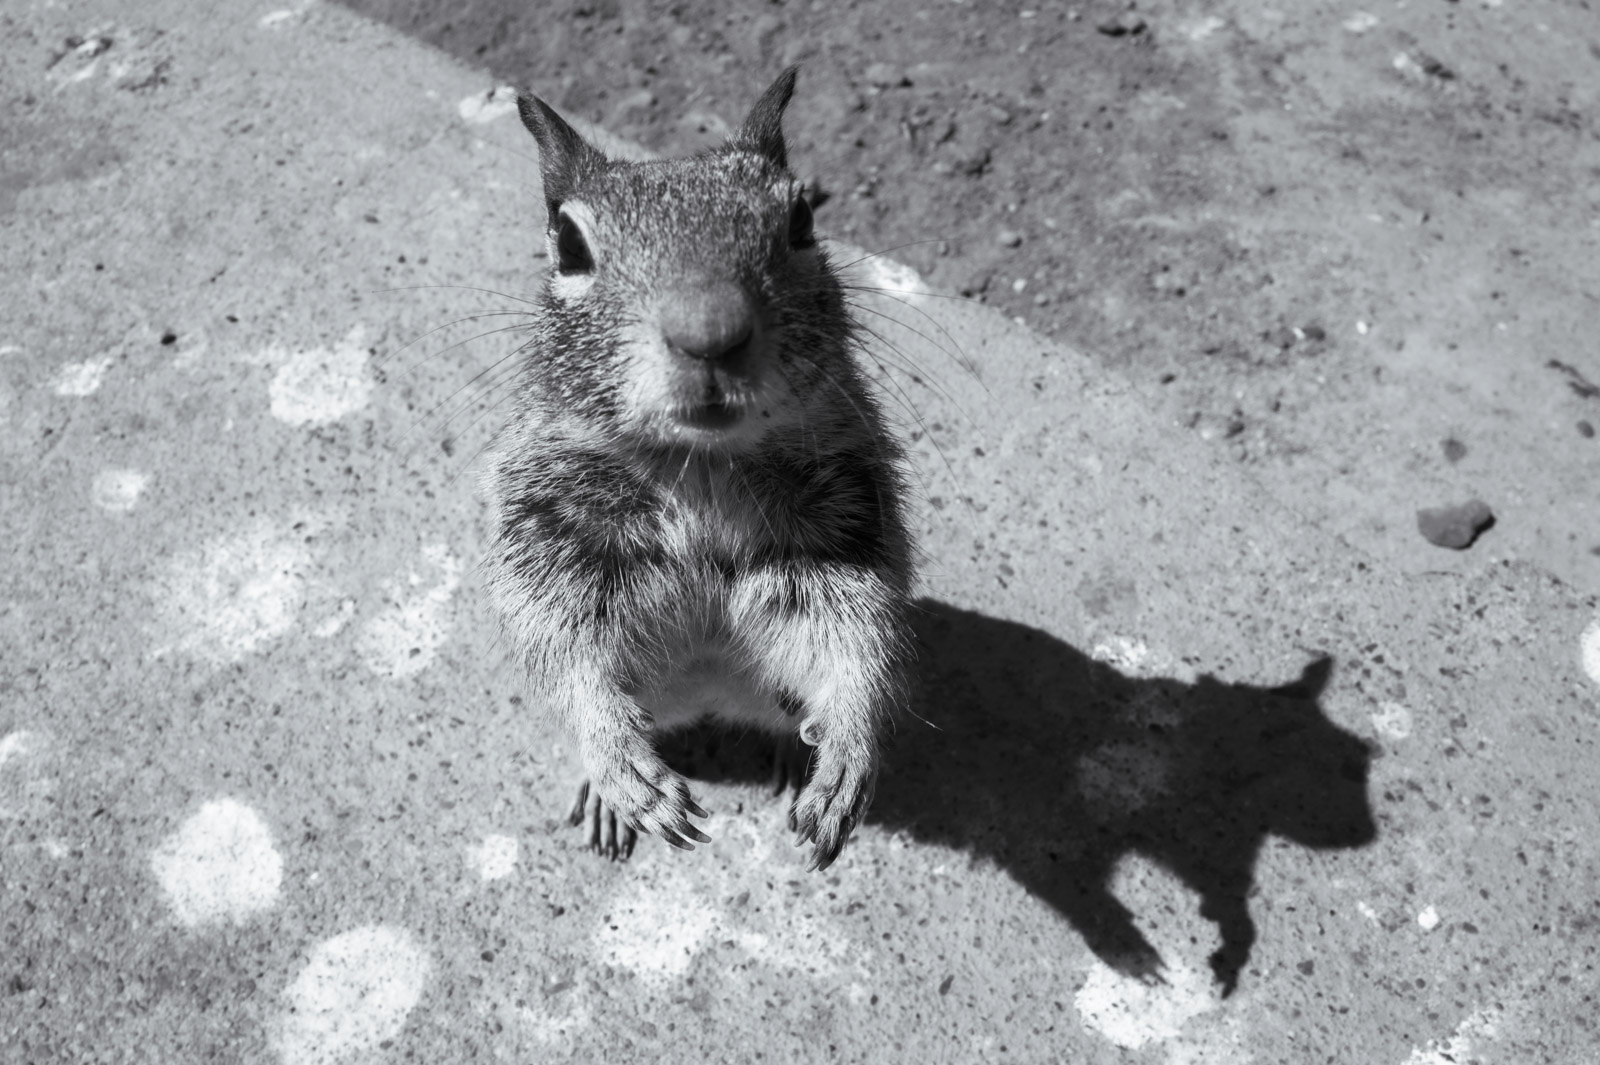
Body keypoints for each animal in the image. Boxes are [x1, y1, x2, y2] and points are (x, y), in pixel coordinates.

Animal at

* * *

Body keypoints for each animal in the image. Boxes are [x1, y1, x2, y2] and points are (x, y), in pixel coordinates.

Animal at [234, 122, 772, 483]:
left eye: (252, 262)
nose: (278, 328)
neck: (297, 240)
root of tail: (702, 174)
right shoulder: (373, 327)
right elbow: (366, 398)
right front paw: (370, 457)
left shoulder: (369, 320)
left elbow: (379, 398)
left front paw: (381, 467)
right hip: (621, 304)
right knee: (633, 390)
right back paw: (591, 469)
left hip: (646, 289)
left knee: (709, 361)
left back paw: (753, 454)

*PROBLEM TO WORK ON*. Start with the line above that contains "right elbow: (366, 398)" and stop after the line that contains "left back paw: (753, 454)". Output those lines exactly, and only those.

*YOUR RESPONSE*.
right elbow: (366, 398)
right front paw: (370, 457)
left shoulder: (369, 320)
left elbow: (379, 398)
left front paw: (381, 467)
right hip: (621, 304)
right knee: (633, 390)
right back paw: (591, 469)
left hip: (646, 289)
left knee: (709, 361)
left back paw: (753, 454)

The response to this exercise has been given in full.